The ship rolled over her starboard side. The funnels collapsed. The machinery on the deck fell into the sea.

Location where HMHS Britannic sank.
Location where HMHS Britannic sank.

At 9:07 am, 55 minutes after the explosion, HMHS Britannic, built to be an ocean cruiser, envisaged to be the last word in luxury travel, but never served as a transatlantic passenger liner, sank and vanished into the depths at 37°42’05.0″N 24°17’02.0″E, on its sixth voyage as a hospital ship transporting sick and wounded soldiers.

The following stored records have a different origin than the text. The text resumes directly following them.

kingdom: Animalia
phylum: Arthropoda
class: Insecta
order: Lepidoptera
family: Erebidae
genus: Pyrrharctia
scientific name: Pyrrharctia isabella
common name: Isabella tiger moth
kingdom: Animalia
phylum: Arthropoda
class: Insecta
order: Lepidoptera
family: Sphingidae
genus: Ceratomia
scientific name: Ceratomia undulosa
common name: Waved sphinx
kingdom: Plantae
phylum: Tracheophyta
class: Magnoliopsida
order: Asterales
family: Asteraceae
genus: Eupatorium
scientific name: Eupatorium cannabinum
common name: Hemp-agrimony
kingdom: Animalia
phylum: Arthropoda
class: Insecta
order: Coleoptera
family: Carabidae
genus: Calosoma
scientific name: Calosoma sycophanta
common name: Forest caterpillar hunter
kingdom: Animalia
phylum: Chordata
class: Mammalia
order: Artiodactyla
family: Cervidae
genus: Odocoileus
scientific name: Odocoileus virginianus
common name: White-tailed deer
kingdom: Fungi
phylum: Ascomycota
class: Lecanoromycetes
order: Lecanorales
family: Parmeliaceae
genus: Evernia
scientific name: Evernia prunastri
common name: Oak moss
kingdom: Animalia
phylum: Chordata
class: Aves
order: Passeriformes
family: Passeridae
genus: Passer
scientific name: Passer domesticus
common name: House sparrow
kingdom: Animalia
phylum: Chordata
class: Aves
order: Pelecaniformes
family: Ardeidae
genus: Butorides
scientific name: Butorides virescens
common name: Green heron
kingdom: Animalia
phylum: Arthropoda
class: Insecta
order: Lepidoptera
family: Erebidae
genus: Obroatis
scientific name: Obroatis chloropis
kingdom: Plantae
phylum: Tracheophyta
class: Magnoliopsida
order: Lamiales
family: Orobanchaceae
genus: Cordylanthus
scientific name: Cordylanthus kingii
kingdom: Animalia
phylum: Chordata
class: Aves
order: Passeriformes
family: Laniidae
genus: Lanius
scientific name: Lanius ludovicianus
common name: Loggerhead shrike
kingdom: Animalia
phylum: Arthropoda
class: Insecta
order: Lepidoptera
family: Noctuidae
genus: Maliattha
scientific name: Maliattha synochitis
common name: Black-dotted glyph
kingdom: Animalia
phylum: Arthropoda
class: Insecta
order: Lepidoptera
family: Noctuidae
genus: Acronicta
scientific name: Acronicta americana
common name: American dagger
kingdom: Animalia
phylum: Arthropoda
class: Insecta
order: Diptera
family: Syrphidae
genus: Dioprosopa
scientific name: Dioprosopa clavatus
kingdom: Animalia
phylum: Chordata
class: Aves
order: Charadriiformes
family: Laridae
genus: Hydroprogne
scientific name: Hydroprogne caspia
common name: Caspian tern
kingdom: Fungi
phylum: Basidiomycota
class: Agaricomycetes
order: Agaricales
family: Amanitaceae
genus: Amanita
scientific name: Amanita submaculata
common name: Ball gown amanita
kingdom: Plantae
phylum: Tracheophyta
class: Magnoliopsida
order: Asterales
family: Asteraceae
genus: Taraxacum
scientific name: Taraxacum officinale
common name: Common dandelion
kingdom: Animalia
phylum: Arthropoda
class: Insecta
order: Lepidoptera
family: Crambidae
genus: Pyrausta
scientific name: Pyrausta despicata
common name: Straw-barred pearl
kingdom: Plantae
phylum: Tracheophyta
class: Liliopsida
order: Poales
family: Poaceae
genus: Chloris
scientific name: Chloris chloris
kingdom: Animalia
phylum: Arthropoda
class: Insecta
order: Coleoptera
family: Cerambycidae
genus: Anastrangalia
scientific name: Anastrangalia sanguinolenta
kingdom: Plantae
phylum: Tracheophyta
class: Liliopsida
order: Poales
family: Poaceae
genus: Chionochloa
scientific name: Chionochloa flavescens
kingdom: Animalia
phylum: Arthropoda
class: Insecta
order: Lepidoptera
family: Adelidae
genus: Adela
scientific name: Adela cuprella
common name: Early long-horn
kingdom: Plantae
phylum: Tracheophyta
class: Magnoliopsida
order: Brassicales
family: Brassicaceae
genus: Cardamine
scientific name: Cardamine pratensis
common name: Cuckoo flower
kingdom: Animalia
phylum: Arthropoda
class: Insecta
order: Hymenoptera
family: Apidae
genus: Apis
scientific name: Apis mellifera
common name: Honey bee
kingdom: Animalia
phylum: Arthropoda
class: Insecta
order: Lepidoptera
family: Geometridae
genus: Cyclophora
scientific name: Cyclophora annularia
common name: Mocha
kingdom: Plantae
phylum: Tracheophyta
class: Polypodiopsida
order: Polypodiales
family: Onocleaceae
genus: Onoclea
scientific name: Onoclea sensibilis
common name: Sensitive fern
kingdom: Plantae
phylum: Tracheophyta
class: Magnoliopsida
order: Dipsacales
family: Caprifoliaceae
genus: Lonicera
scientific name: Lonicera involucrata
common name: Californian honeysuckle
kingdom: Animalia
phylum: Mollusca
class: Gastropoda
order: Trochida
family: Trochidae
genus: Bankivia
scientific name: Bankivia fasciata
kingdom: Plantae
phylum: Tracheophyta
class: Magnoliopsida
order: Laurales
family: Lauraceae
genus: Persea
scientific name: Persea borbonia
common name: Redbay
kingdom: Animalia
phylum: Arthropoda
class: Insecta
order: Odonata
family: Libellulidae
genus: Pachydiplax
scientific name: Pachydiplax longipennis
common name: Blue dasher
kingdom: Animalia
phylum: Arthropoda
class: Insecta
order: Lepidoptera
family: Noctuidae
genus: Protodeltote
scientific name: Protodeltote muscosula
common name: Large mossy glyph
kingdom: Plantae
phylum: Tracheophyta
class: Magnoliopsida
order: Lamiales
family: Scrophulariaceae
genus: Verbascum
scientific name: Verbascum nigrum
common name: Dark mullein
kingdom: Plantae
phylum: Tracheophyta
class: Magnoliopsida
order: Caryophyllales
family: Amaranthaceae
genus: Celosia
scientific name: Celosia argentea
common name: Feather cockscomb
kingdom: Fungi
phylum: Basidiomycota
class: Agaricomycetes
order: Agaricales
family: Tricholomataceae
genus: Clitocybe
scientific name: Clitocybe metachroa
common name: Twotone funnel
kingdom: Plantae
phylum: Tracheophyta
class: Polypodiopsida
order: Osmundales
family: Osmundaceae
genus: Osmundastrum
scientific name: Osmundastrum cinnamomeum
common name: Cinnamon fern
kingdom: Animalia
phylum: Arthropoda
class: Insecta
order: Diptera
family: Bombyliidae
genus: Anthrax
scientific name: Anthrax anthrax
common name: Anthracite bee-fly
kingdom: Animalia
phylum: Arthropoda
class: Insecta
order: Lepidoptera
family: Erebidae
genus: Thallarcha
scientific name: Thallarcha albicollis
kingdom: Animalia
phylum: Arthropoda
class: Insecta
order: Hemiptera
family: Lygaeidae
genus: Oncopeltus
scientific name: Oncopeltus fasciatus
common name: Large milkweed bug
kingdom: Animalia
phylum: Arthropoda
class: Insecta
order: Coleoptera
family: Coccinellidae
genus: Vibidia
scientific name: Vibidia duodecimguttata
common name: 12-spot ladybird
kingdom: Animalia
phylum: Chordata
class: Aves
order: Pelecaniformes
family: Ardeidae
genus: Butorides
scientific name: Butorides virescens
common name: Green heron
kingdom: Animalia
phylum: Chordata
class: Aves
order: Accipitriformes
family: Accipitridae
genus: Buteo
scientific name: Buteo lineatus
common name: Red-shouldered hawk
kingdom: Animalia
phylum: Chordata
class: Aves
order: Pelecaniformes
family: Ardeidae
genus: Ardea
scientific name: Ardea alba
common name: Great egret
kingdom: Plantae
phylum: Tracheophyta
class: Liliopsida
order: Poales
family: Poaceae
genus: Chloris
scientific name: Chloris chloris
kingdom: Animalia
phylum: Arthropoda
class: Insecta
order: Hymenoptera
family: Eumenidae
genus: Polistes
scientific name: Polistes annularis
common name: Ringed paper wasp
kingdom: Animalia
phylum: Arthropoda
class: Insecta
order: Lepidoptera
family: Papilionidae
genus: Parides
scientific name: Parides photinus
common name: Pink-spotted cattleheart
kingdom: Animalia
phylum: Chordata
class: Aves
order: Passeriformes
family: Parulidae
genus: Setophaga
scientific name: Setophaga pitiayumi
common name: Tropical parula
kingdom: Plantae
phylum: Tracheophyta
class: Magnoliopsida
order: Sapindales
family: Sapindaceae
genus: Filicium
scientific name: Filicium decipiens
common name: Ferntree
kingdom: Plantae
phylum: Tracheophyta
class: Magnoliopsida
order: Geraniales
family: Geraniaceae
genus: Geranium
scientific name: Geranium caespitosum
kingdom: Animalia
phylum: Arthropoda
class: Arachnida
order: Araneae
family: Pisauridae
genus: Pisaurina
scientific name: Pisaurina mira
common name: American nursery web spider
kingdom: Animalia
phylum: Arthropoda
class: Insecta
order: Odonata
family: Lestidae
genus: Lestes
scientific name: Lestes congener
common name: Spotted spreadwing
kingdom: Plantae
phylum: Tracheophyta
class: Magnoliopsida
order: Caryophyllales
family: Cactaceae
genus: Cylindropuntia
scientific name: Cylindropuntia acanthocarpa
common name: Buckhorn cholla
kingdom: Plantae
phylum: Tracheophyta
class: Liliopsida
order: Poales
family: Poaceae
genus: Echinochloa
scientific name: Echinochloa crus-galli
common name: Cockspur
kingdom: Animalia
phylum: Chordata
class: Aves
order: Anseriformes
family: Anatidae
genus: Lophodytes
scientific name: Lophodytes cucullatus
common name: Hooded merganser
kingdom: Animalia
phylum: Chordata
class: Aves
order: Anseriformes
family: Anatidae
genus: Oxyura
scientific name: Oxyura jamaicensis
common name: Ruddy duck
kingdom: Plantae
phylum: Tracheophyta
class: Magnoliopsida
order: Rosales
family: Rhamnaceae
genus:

Reverend John Fleming who left the sinking ship in the second-last boat, described the sinking:

Gradually the waters licked up and up the decks — the furnaces belching forth volumes of smoke, as if the great engines were in their last death agony; one by one the monster funnels melted away as wax before a flame, and crashed upon the decks, till the waters rushed down; then report after report rang over the sea, telling of the explosions of the boilers. The waters moved over the deck still, the bows of the ship dipping deeper and deeper into the sea, until the rudder stood straight up from the surface of the water, and, poised thus for a few moments, dived perpendicularly into the depths, leaving hardly a ripple behind. A sense of the desert overwhelmed my soul.